■ Work to be completed ■
Scan the data. Collect each line that contains the word "scallions".

■ Given information ■
━━━━━━━━━━━━━━━━━━━━━━━━━━━━━━

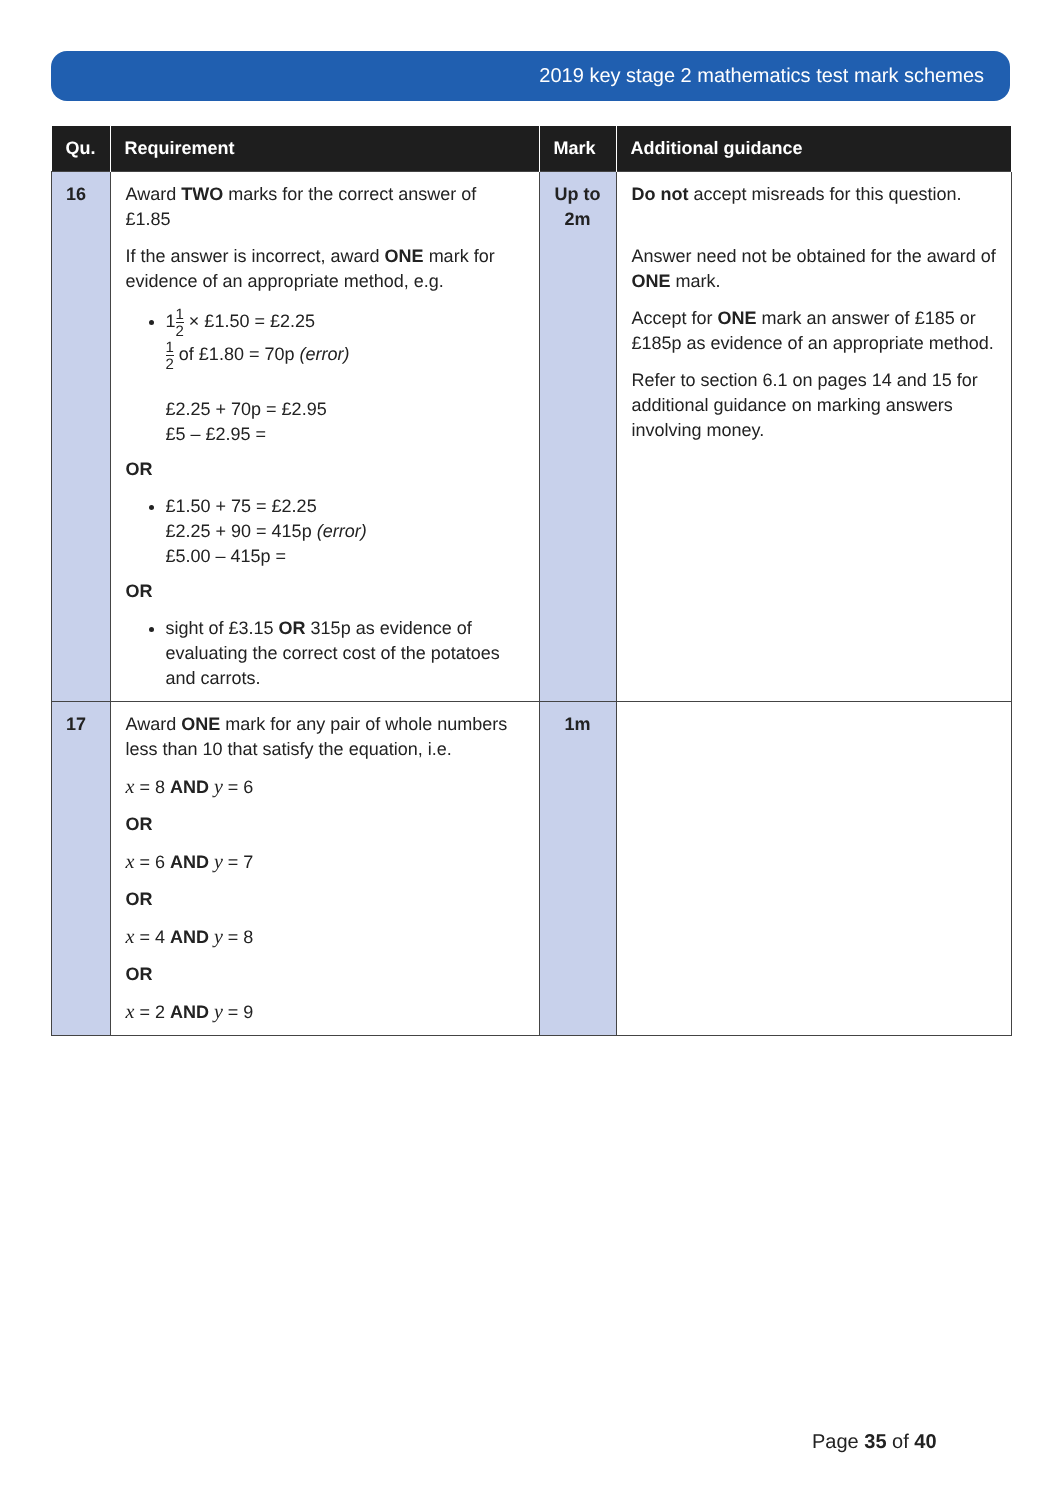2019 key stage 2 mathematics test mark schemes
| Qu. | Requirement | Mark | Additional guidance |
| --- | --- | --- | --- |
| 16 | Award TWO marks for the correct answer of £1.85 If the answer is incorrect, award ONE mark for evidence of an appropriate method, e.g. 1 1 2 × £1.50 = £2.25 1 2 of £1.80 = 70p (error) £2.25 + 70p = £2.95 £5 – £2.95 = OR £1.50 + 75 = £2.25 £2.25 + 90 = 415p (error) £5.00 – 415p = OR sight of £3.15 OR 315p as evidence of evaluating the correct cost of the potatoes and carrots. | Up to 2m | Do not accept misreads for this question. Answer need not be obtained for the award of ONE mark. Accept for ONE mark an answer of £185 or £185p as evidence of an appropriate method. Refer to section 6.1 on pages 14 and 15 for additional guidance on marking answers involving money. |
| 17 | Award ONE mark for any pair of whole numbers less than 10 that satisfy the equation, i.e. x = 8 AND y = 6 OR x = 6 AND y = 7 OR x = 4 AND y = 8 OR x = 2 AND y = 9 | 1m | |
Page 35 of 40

━━━━━━━━━━━━━━━━━━━━━━━━━━━━━━

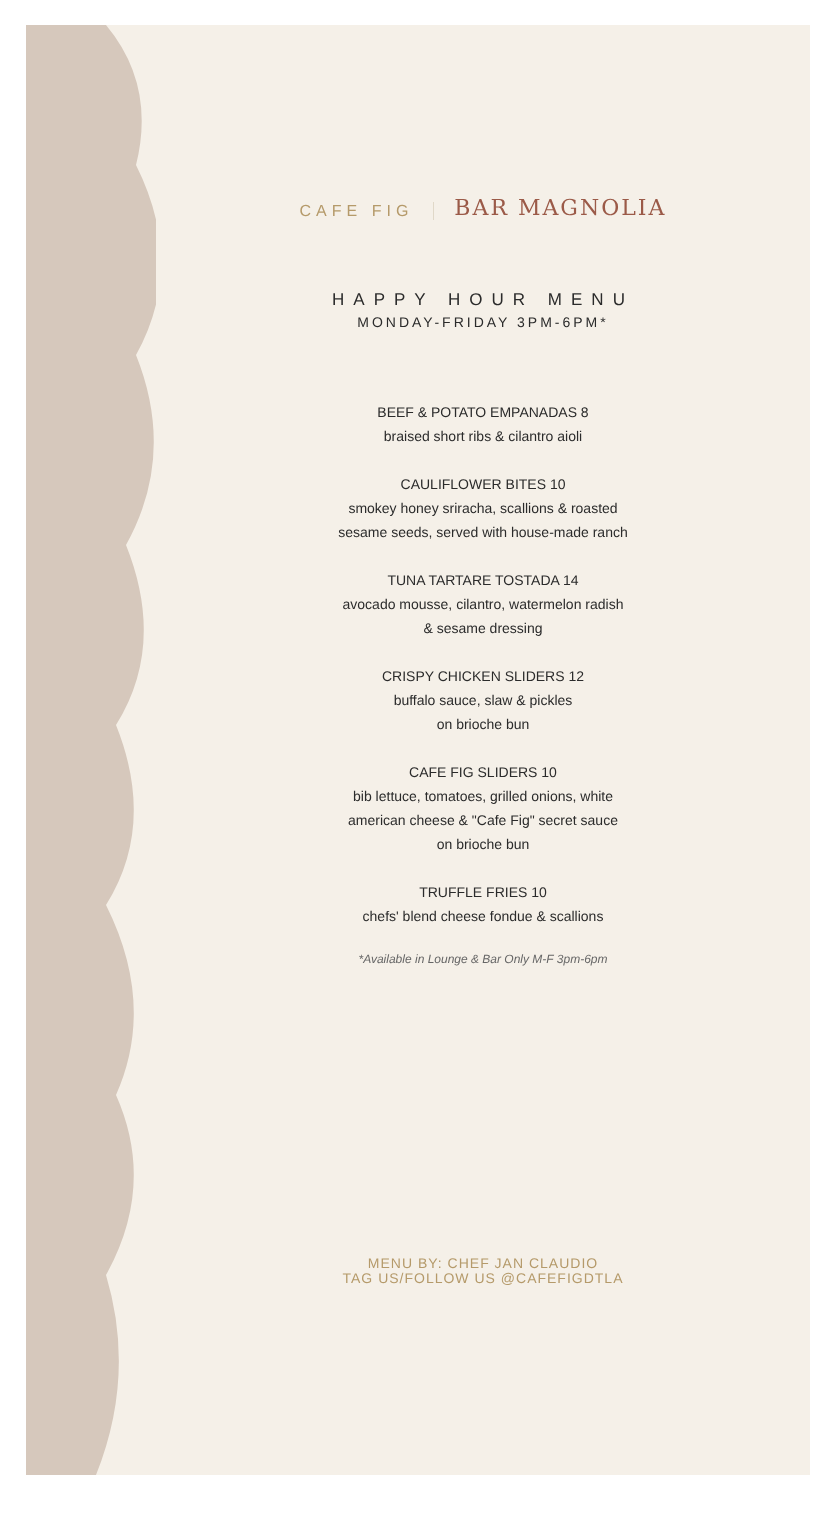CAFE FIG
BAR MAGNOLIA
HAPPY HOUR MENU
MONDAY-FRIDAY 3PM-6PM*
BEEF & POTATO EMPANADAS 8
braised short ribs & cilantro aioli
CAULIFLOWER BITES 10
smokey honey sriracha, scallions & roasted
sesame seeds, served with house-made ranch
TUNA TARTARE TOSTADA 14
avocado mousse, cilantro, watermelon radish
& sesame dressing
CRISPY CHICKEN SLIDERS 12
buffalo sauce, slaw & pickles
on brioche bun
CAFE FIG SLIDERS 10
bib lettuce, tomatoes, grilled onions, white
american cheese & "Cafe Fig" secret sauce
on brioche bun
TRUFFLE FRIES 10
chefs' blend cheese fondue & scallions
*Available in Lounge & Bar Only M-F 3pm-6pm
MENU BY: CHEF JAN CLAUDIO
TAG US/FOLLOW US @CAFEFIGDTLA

━━━━━━━━━━━━━━━━━━━━━━━━━━━━━━

■ Your solution ■
smokey honey sriracha, scallions & roasted
chefs' blend cheese fondue & scallions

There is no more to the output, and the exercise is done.